**Exercise details:**
Recast the lines from the one containing "Reading left to right, extract" through the one containing "What is the largest slice in the pie chart?", both included, as a JSON list of strings with one string per line and blank lines omitted.

**Given information:**

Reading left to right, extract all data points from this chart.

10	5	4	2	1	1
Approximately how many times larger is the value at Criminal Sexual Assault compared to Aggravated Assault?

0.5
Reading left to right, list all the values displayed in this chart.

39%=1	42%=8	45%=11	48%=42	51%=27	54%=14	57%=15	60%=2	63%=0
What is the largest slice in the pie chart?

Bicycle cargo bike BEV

---

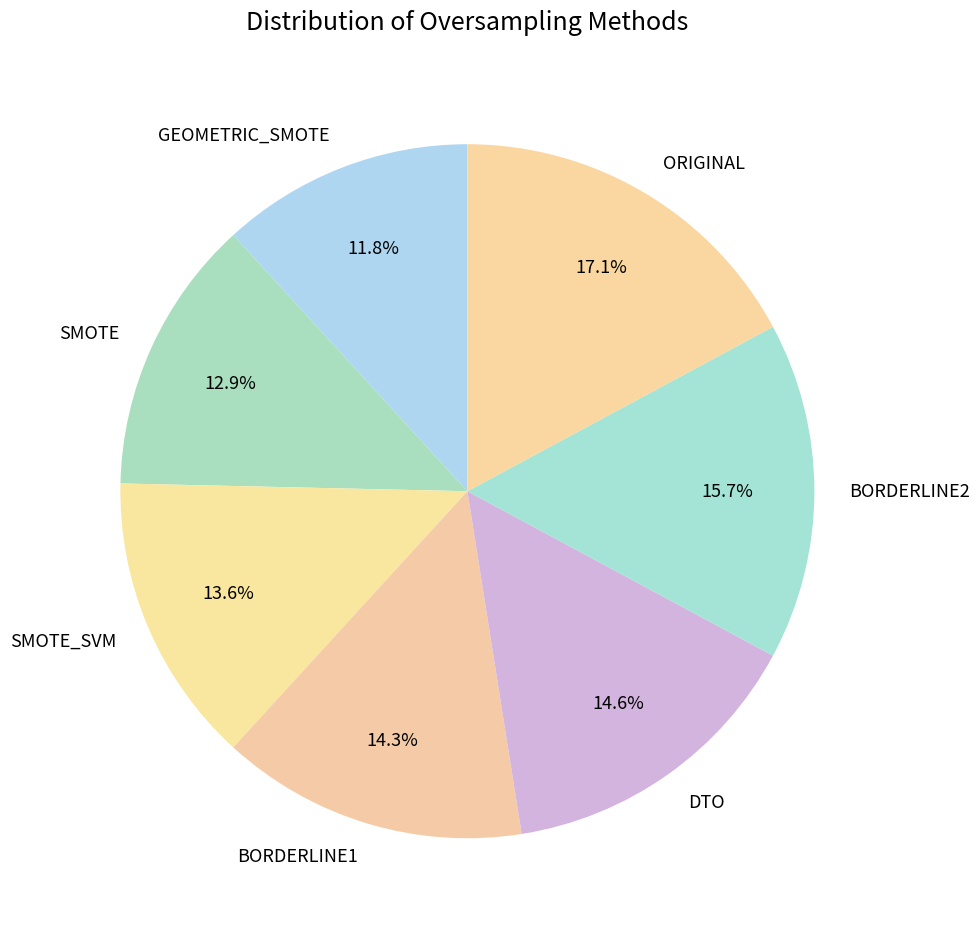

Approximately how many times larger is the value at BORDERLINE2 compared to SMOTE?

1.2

==

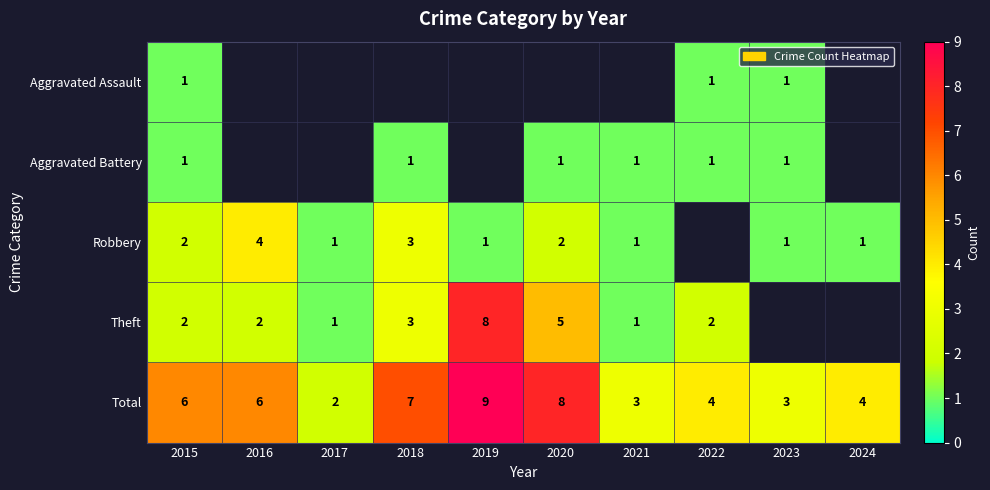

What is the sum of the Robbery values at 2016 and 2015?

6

**Task output:**
[
  "Reading left to right, extract all data points from this chart.",
  "10\t5\t4\t2\t1\t1",
  "Approximately how many times larger is the value at Criminal Sexual Assault compared to Aggravated Assault?",
  "0.5",
  "Reading left to right, list all the values displayed in this chart.",
  "39%=1\t42%=8\t45%=11\t48%=42\t51%=27\t54%=14\t57%=15\t60%=2\t63%=0",
  "What is the largest slice in the pie chart?"
]